Despite a dip in tax revenue earlier in the year, the government hit its FY26 fiscal deficit target of 4.4% by tightening its belt on spending

India’s economy is showing remarkable staying power as it moves into the new year. According to the latest market review from HDFC Mutual Fund, the country is balancing aggressive growth with a strict commitment to cleaning up its balance sheet. While global markets remain a bit of a mixed bag, the domestic story is one of resilience, boosted by tax reforms and new trade deals with the US and EU.
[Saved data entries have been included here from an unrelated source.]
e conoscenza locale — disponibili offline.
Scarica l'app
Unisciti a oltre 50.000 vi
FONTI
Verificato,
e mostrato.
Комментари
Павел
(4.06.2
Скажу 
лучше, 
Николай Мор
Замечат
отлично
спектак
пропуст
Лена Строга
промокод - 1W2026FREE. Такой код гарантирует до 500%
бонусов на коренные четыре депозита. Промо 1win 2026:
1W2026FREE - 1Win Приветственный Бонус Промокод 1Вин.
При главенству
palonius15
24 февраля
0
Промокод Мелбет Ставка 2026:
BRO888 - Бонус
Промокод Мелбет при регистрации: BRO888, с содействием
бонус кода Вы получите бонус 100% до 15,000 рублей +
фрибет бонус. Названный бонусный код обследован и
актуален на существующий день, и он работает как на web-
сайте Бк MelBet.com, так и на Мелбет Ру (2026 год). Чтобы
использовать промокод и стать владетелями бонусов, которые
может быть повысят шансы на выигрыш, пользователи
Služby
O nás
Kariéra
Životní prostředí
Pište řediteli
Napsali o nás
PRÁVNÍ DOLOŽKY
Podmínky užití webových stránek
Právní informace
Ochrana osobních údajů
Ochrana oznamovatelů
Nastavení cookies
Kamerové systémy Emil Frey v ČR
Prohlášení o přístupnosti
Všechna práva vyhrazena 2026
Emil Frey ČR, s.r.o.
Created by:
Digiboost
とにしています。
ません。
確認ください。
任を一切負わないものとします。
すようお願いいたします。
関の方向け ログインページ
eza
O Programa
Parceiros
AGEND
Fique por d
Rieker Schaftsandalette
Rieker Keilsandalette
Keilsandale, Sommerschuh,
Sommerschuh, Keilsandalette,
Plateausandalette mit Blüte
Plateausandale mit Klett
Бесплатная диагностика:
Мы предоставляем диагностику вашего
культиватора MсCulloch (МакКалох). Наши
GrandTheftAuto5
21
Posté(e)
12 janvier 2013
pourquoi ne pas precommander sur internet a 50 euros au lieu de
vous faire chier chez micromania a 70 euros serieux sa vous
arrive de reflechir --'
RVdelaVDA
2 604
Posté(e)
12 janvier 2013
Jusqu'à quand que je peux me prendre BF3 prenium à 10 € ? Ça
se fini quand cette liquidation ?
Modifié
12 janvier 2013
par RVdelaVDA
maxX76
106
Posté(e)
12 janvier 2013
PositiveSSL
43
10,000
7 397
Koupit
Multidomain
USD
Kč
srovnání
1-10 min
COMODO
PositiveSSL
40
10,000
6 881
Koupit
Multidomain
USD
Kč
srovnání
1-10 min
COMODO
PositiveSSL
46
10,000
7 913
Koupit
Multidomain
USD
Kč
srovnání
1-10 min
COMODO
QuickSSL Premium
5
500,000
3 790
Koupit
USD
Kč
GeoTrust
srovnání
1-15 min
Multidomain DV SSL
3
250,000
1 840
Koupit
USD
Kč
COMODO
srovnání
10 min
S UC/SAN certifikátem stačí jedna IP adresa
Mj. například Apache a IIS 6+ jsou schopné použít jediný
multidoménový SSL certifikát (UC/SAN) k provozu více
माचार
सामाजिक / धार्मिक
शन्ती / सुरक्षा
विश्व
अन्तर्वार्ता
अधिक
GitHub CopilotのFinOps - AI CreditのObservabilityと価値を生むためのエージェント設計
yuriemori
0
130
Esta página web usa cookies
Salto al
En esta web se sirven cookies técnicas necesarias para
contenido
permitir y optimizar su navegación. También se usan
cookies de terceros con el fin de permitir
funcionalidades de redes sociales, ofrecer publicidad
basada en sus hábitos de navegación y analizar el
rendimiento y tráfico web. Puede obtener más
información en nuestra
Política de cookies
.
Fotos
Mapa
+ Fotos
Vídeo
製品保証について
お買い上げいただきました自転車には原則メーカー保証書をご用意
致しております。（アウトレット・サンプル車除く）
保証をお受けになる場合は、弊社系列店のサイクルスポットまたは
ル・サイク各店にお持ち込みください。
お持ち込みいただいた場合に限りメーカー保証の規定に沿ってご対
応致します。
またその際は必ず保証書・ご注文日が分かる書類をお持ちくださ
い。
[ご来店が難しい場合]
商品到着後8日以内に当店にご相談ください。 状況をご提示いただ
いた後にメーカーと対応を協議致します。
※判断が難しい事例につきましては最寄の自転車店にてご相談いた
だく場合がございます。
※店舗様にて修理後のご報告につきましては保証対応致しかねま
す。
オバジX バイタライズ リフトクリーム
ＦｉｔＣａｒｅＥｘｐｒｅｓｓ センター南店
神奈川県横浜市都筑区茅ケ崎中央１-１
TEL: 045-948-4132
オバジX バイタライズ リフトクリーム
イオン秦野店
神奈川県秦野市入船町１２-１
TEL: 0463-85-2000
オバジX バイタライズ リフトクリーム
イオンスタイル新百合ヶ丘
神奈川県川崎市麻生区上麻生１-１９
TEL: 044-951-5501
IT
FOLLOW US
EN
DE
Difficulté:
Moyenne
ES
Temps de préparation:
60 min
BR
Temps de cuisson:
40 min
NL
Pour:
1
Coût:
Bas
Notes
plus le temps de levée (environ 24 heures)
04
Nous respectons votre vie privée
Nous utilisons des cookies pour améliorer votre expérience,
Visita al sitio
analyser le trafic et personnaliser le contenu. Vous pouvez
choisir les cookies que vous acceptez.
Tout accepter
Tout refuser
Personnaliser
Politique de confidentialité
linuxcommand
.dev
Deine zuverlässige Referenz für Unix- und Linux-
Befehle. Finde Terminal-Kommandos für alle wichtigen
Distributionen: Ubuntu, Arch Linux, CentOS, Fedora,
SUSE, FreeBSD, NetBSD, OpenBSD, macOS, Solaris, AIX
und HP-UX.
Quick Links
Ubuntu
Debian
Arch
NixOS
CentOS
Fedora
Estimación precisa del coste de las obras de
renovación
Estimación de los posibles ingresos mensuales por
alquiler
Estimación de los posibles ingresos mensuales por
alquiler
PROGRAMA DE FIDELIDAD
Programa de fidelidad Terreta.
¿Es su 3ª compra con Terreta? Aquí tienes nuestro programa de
One of the biggest takeaways from the HDFC Mutual Fund report is the government’s disciplined approach to the national budget. Despite a dip in tax revenue earlier in the year, the government hit its FY26 fiscal deficit target of 4.4% by tightening its belt on spending. Looking ahead to FY27, they’ve set an even more ambitious target of 4.3%, with a long-term goal to bring the debt-to-GDP ratio down to 50% by 2031. While the market was a bit surprised by the ₹17.2 lakh crore gross borrowing target, the overall fiscal path looks realistic, assuming a steady 10% nominal GDP growth.
On the ground, the "common man" seems to be spending again. HDFC Mutual Fund points out that recent tax cuts have provided a clear shot in the arm for demand. Vehicle registrations—a key pulse-check for the economy—have seen strong growth for four straight months, with two-wheeler and tractor registrations jumping 20.6% and 22.6% respectively in January.
Digital habits are also cementing themselves into the economy. Spending through UPI and IMPS grew by 18.7%, while manufacturing and services PMIs both stayed well in the expansion zone at 55.4 and 58.5.
It wasn't all smooth sailing in January. The Nifty 50 dropped by 3.1%, and small caps took a harder hit with a 4.7% decline. While foreign institutional investors (FIIs) pulled out roughly $3.2 billion, domestic investors (DIIs) pumped in $7.6 billion.
HDFC Mutual Fund notes that while most sectors are currently trading at a premium compared to their historical averages, private banks are actually trading at a discount. This suggests that "stock picking" is going to be far more important than just following the broad market index in the coming months.
The report mentions two major "game-changers" on the horizon. First, the trade deal with the US—where tariffs could drop from 50% to 18%—is expected to be a huge tailwind for exports. Second, while inflation remains under control at 1.3% (as of December), the RBI is likely to stay on a "long pause" with interest rates to keep the recovery on track.